Stored data entries
┄┄┄┄┄┄
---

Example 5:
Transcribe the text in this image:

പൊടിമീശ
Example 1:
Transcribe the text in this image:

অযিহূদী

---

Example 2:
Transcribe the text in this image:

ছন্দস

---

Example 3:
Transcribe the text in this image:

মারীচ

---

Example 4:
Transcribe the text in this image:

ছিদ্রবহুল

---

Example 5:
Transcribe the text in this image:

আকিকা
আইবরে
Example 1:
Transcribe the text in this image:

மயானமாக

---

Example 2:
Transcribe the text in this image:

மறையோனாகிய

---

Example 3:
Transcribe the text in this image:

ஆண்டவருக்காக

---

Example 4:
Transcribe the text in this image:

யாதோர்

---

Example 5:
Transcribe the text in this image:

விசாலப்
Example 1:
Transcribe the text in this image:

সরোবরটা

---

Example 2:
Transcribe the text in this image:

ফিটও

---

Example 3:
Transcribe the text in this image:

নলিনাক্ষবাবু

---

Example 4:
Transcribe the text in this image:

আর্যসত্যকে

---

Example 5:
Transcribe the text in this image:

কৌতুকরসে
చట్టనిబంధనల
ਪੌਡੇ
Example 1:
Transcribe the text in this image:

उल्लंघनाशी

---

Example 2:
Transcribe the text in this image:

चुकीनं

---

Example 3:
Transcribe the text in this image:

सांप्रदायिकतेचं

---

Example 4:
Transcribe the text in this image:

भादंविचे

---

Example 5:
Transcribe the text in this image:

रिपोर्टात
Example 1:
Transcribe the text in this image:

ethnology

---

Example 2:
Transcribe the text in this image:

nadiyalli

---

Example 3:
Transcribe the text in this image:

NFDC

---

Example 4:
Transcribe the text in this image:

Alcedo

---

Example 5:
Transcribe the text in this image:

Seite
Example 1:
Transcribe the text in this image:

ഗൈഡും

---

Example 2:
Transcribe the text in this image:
┄┄┄┄┄┄
WHAT IS REQUIRED:
Each entry above should be restated exactly as supplied.

RESPONSE BELOW:
---

Example 5:
Transcribe the text in this image:

പൊടിമീശ
Example 1:
Transcribe the text in this image:

অযিহূদী

---

Example 2:
Transcribe the text in this image:

ছন্দস

---

Example 3:
Transcribe the text in this image:

মারীচ

---

Example 4:
Transcribe the text in this image:

ছিদ্রবহুল

---

Example 5:
Transcribe the text in this image:

আকিকা
আইবরে
Example 1:
Transcribe the text in this image:

மயானமாக

---

Example 2:
Transcribe the text in this image:

மறையோனாகிய

---

Example 3:
Transcribe the text in this image:

ஆண்டவருக்காக

---

Example 4:
Transcribe the text in this image:

யாதோர்

---

Example 5:
Transcribe the text in this image:

விசாலப்
Example 1:
Transcribe the text in this image:

সরোবরটা

---

Example 2:
Transcribe the text in this image:

ফিটও

---

Example 3:
Transcribe the text in this image:

নলিনাক্ষবাবু

---

Example 4:
Transcribe the text in this image:

আর্যসত্যকে

---

Example 5:
Transcribe the text in this image:

কৌতুকরসে
చట్టనిబంధనల
ਪੌਡੇ
Example 1:
Transcribe the text in this image:

उल्लंघनाशी

---

Example 2:
Transcribe the text in this image:

चुकीनं

---

Example 3:
Transcribe the text in this image:

सांप्रदायिकतेचं

---

Example 4:
Transcribe the text in this image:

भादंविचे

---

Example 5:
Transcribe the text in this image:

रिपोर्टात
Example 1:
Transcribe the text in this image:

ethnology

---

Example 2:
Transcribe the text in this image:

nadiyalli

---

Example 3:
Transcribe the text in this image:

NFDC

---

Example 4:
Transcribe the text in this image:

Alcedo

---

Example 5:
Transcribe the text in this image:

Seite
Example 1:
Transcribe the text in this image:

ഗൈഡും

---

Example 2:
Transcribe the text in this image:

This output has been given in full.